Monday, September 11, 2017

They Can't Kill Us All

They Can't Kill Us All: Ferguson, Baltimore, and a New Era in America's Racial Justice Movement by Wesley Lowery (2016)

If you've paid any attention to what's been going on in the United States in the last several years, you know about the deaths of Michael Brown, Freddie Gray, Tamir Rice, Philando Castile, and many other black men at the hands of the police. Journalist Wesley Lowery was on the ground in Ferguson, MO and several other cities over the course of the year, observing the aftermath of these shootings close up. His book is a different perspective on the stories we're familiar with, but it also puts these recent events in a larger historical context of racial justice movements.

This was not at all a pleasant book to read, though it was short and fairly easy to follow. It's just not a story one wants to delve into for pleasure so I sort of had to force my way through it. I knew about all these deaths already, have closely followed the aftermath (well, from afar anyhow), and have made a point in the last year or so to read about race and policing and related issues. It's not a pretty picture.

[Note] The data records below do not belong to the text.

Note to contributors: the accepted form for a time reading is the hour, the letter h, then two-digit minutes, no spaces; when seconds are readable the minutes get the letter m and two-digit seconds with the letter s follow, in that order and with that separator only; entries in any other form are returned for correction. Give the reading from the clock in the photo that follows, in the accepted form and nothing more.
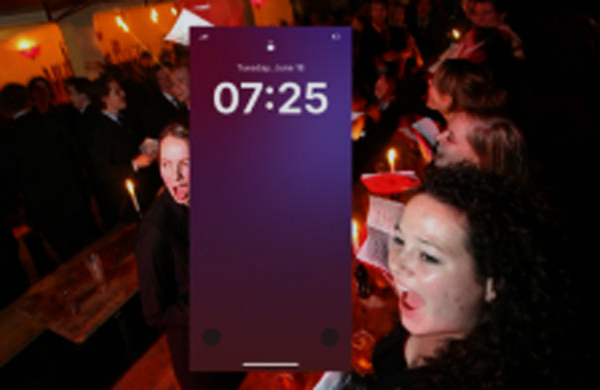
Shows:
7h25
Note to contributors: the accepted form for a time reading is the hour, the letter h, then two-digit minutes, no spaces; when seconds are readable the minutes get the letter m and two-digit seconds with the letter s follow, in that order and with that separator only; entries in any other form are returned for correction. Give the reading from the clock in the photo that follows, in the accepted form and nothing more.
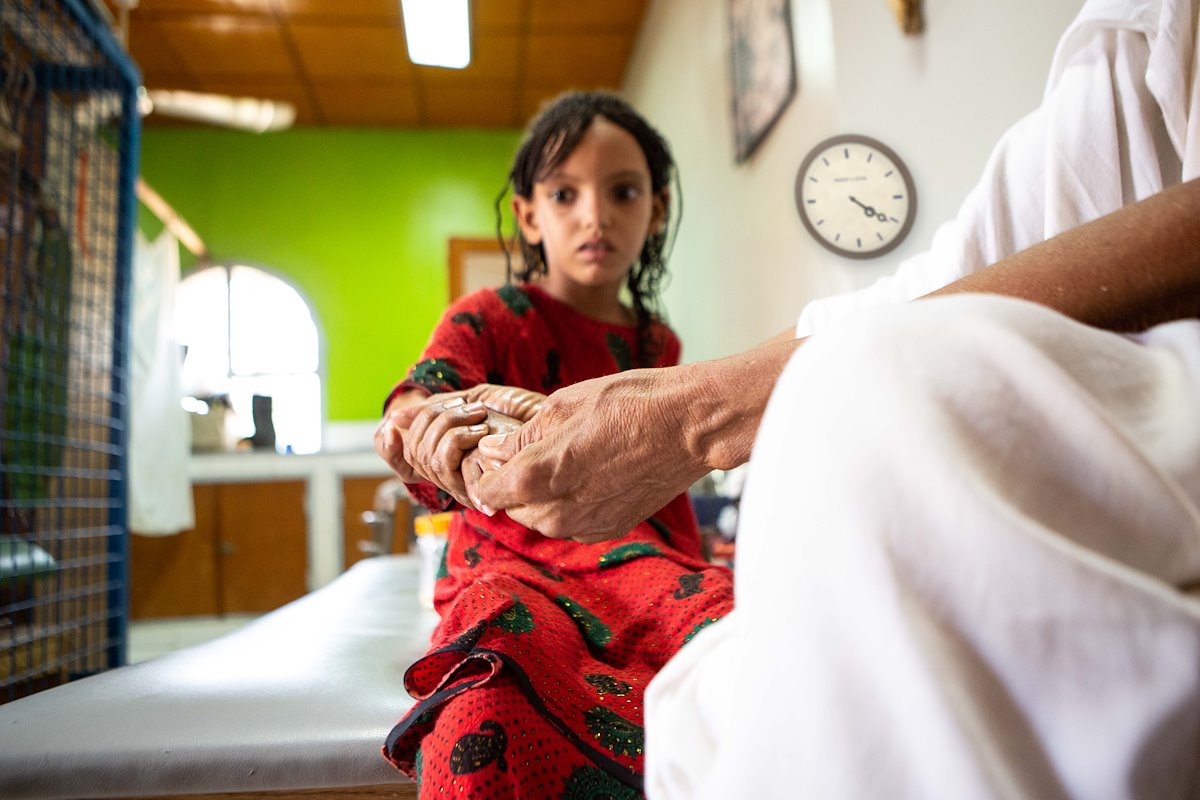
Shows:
4h21
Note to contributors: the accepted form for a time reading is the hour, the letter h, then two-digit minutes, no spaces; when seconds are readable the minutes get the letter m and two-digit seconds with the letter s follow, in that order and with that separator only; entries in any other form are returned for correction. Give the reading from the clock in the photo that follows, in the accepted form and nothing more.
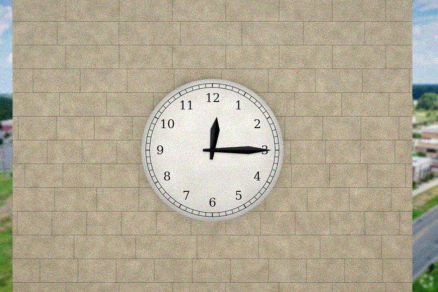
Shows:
12h15
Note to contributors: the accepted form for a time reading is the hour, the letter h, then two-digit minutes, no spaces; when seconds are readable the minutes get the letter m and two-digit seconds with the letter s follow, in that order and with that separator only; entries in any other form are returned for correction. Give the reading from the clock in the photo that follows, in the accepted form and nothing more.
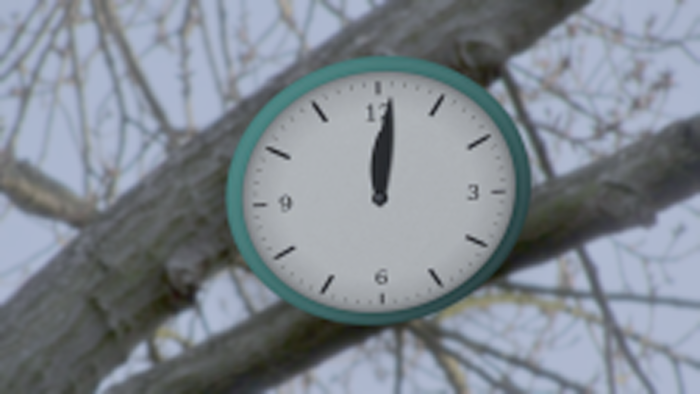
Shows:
12h01
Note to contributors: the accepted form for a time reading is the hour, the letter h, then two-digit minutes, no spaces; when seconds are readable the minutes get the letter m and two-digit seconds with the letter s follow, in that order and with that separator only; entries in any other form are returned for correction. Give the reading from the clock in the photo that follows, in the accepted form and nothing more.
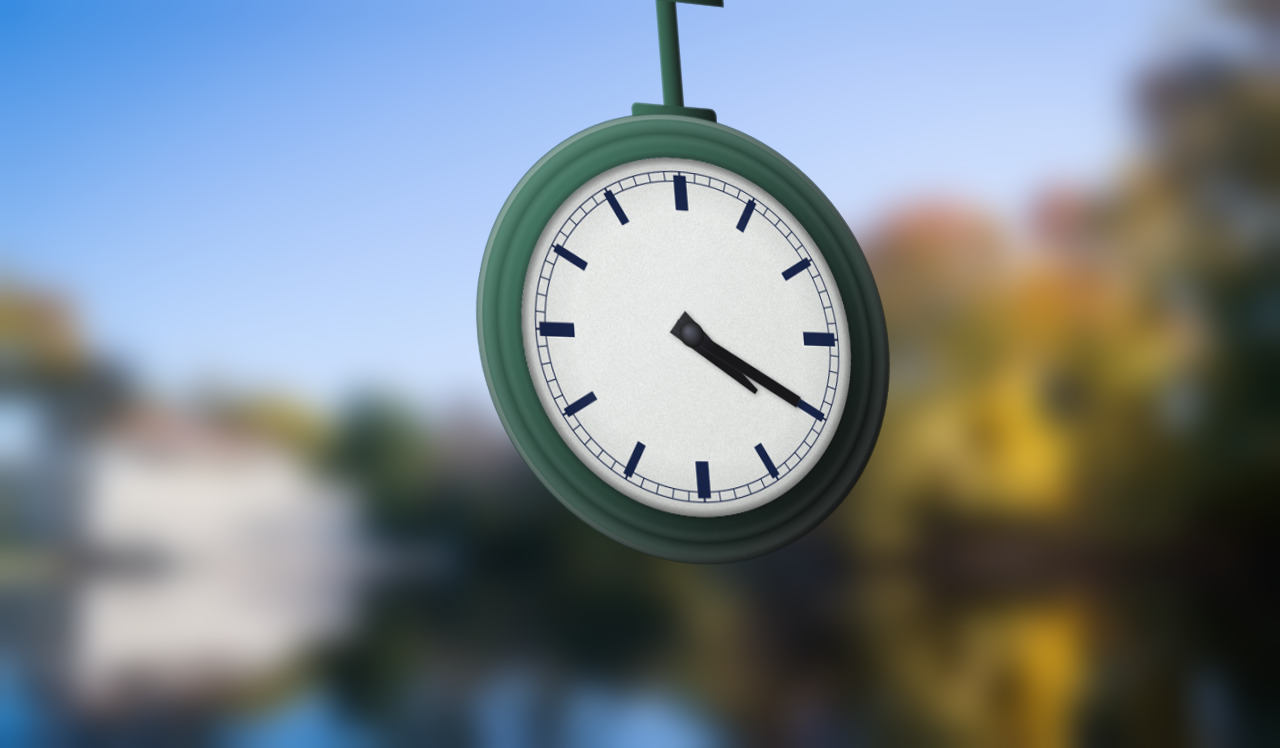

I remember after Michael Brown was shot, when Ferguson was in chaos, and many well-intentioned people pointed out how unnecessary the rioting and burning and looting were. But what many of us didn't realize is that police had been shooting black people in that neighborhood for years, and before it blew up into a newsworthy revolt it didn't grab anyone's attention. This particular shooting was the straw that broke the camel's back, and the people of Ferguson made sure everyone knew about it.

The fact is that police are all local, the decentralization making it hard to hold them accountable at any but the most local level, and they have an almost unilateral right to kill people. This is horrifying. And it doesn't help that our police forces have the power to arm themselves with military equipment. Their job - or so I was always taught - was to keep the peace. But as Lowery describes in one scene about a demonstration in West Baltimore, it was volunteers who had to stand between protestors and police and de-escalate. Why aren't police taught to de-escalate situations? It looks an awful lot like they don't want to. And no, not all police are horrible. Lowery includes a passage when a Black Lives Matter volunteer named Mica Grimm attended a small conference at the White House. A police chief in attendance slipped her a note saying "Don't be deterred from speaking truth to power." Yet the violence and racism is undoubtedly systemic and pervasive.

It made me so mad, and I was already mad about this. I'm mad that we have to come out and say things like "black lives matter" AND that so many people are upset by that statement. I'm mad that this is all ingrained into the fabric of our society in such a way it's hard to get at, and it feels like there is literally nothing I can do about the injustice. Lowery includes the following Einstein quote: "The world will not be destroyed by evil, but by those who watch without doing anything." This is similar to the oft-quoted "First they came for the Socialists..." piece, and it's all true. I guess just speaking out whenever there's an opportunity, protesting when there's a protest, and learning as much as possible about these issues is a start. I'm sure not going to sit by and just watch it all continue to happen. I'm sorry it's taken me this long to even realize the extent of the problem.

Anyhow, this is less a review than an angry diatribe about racial injustice in the United States, but I do urge you to read this book if that's something you want to learn about. (And you do, right?) I've already read The New Jim Crow, which I think should be required reading, and this is a great follow-up as it gets into events that have happened since The New Jim Crow was published. I'd love other suggestions of books on this topic if you have them.

This book fulfills the "race" category of my 2017 Personal Reading Challenge. I've read other books this year that would probably have fit, like You Can't Touch My Hair by Phoebe Robinson and Born a Crime by Trevor Noah. But I wanted to pick something that focused exclusively on race and this was the first one picked up that does so. I've ready plenty of articles, watched YouTube videos, and listened to many episodes of the Code Switch podcast, so it's not as though I haven't been paying attention to these issues, but this is the first book I picked up this year focused solely on race.